Data, data, and data
It is essential to comprehend the data's source, quality, protection, and application to design robust algorithms with low bias based on sensitive information.
Is the data private? Or merely de-identified, and if so, what are the implications of that?
A data breach could drastically affect an individual's insurance rates, career opportunities, and relationships, so privacy is of the utmost importance. This lack of transparency is perilous, and any breach might be catastrophic.
To collect the necessary data, alternatives outside traditional de-identification are being considered. To address the demand side, synthetic data platforms and federated learning, which eliminate the need to transmit and place data in the hands of consumers, are examples of alternatives.
On the supply side, data ownership remains a contentious issue. Could blockchain be the solution, allowing individuals to retain ownership of and potentially monetise their healthcare data?
The value of data to firms and their intellectual property is still up for dispute, but it is already being utilised in clinical studies and business. This is promising, but widespread adoption is unlikely until digital identity is well defined.
Regulation and market strategy
The healthcare industry is highly regulated, and all medical-grade standard gadgets must adhere to stringent clinical criteria. Regulation is a minefield due to the high burden of proof required for approval, and there is tremendous variability between nations.

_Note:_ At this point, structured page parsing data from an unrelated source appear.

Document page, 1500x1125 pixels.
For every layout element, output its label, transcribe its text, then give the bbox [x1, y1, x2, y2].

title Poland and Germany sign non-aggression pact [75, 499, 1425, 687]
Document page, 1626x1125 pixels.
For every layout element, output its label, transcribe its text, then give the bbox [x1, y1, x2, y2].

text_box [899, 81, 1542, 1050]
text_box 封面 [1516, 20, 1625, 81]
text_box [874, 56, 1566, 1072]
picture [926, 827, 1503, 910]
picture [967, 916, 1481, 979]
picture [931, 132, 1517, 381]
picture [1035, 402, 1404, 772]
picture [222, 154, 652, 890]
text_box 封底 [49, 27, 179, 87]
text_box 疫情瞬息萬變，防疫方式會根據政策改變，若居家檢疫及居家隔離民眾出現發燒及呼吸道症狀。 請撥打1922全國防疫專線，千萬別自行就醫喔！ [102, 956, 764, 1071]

Does the startup have an awareness of the upcoming obstacles, and does it have a plan to address them?
In each nation, regulatory obstacles are evaluated on two levels.
- First, regulatory permission at the local level.

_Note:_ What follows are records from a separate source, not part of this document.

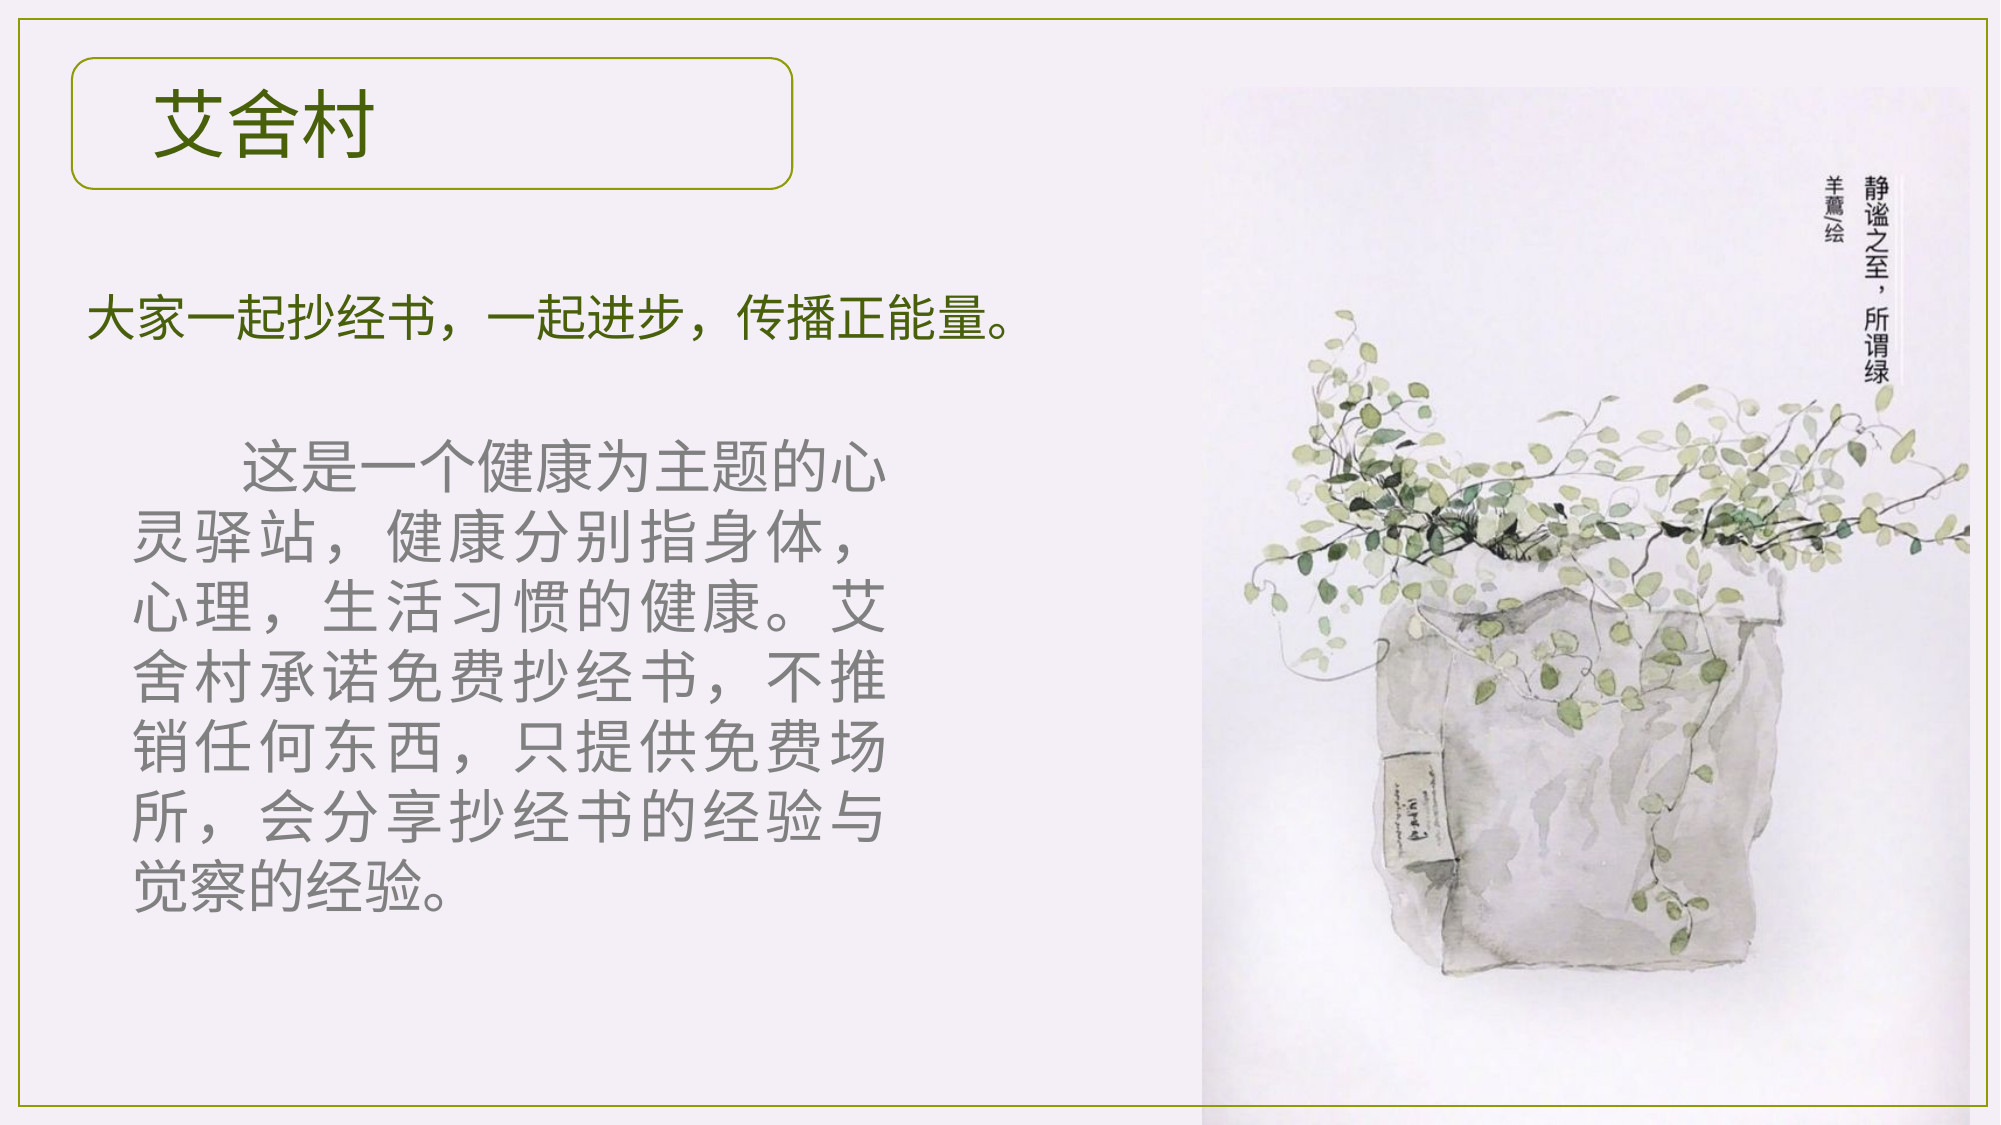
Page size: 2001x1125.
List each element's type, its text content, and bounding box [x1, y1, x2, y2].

picture [1202, 87, 1970, 1125]
text_box [18, 18, 1988, 1107]
text_box 这是一个健康为主题的心灵驿站，健康分别指身体，心理，生活习惯的健康。艾舍村承诺免费抄经书，不推销任何东西，只提供免费场所，会分享抄经书的经验与觉察的经验。 [116, 422, 904, 927]
text_box 艾舍村 [136, 70, 700, 176]
text_box [70, 57, 794, 190]
text_box 大家一起抄经书，一起进步，传播正能量。 [71, 278, 1106, 354]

- Second, payers must be involved.
– The healthcare system in the target market has a big impact on this, and sales cycles for each of these are distinct.

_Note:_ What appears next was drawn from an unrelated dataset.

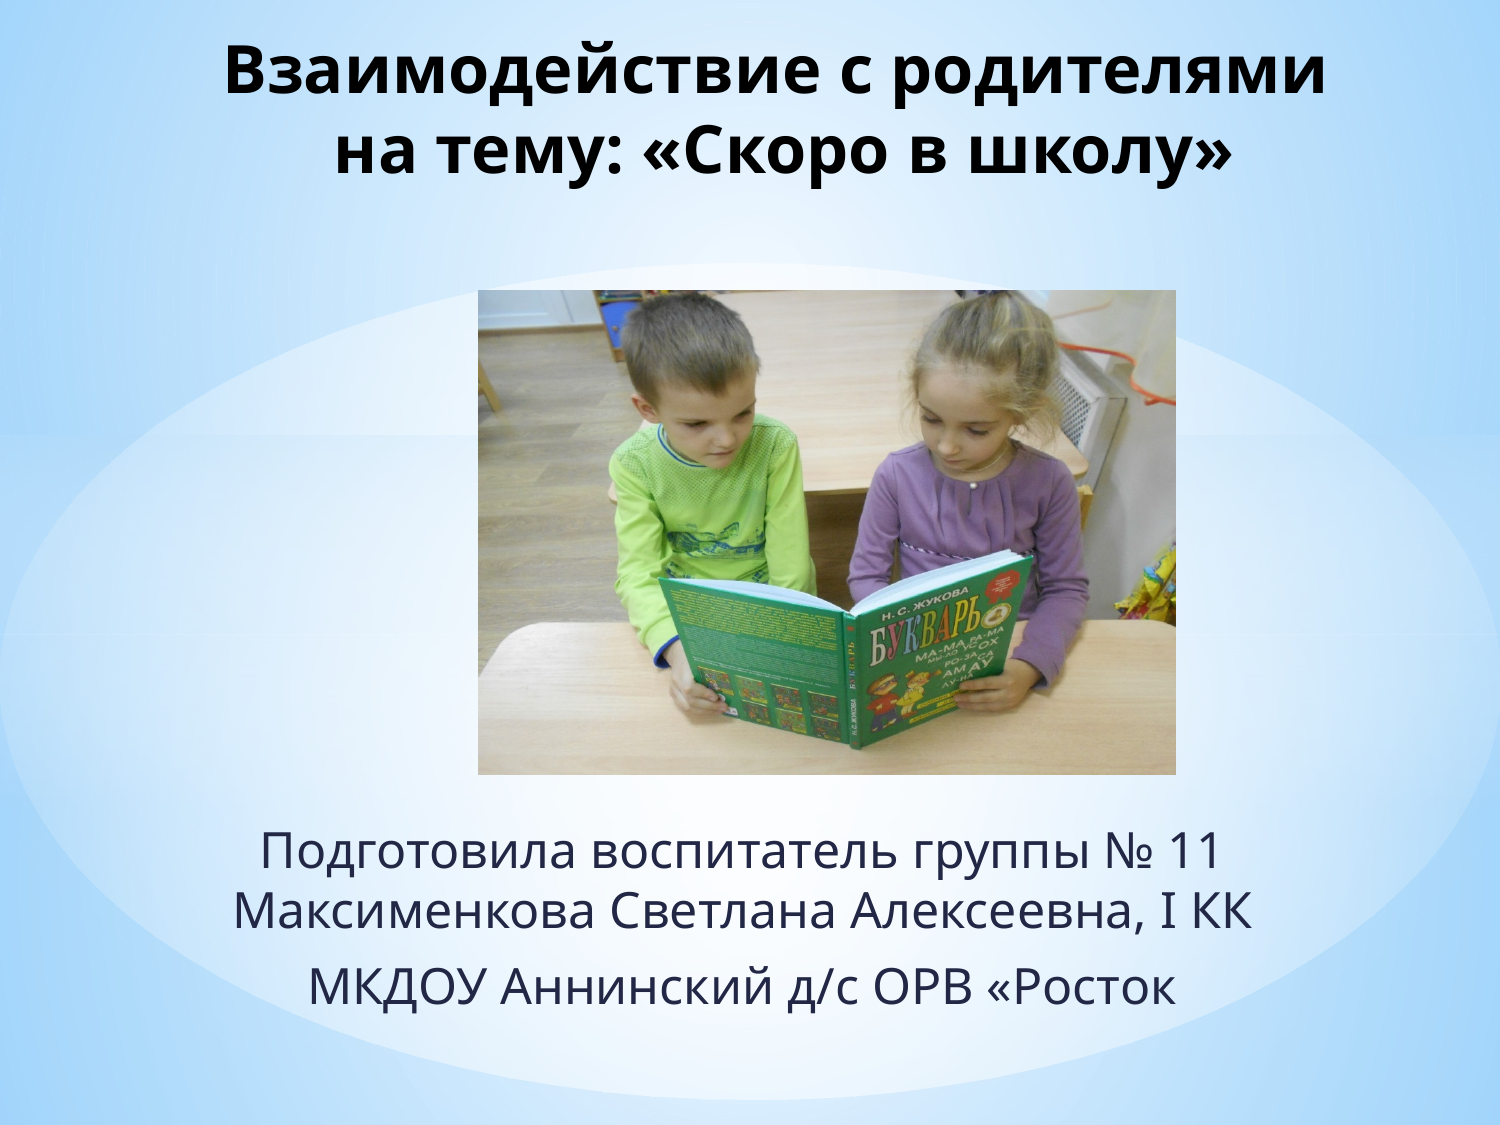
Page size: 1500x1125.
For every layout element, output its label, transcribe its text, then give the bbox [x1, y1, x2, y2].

subtitle Подготовила воспитатель группы № 11 Максименкова Светлана Алексеевна, I КК МКДОУ Аннинский д/с ОРВ «Росток [88, 810, 1397, 1035]
picture [478, 290, 1176, 776]
title Взаимодействие с родителями на тему: «Скоро в школу» [115, 19, 1424, 291]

Individual permission is difficult to obtain, and the National Institute for Health and Care Excellence's (NICE) generic advice is a help. However, approval here can be lengthy and is not assured.
Clearly, these factors can substantially impact financial estimates, and they should inform the selection of the market, the commercialization approach, and the timeframe.
The long game - or that’s it?
The long game - or that’s it?
Given these protocols and the substantial weight of data required for success in the healthcare industry, it seems likely that Healthcare AI will follow the same extended timeframes as conventional biotechnology.
The potentially catastrophic repercussions of making a mistake necessitate foregoing the luxury of agile iteration, resulting in expensive and front-loaded R&D. In summary, income or profits may not be realized for some time, and the life-stage of the company should be evaluated in the context of the investment strategy and portfolio as a whole.
However, this approach could be disrupted by the exponential rate of AI evolution. Developing technology may be used to benefit health directly and to revolutionize supporting systems. For instance, the capacity to simplify data gathering and trials could substantially cut the amount of time required to overcome regulatory obstacles.
Watch this sector!
AI and healthcare together are a potent growth combo. Even while there are risks and obstacles to managing as an investor in this sector, the quick rate of development is cause for hope. Definitely, a sector to keep an eye on; exciting times lie ahead!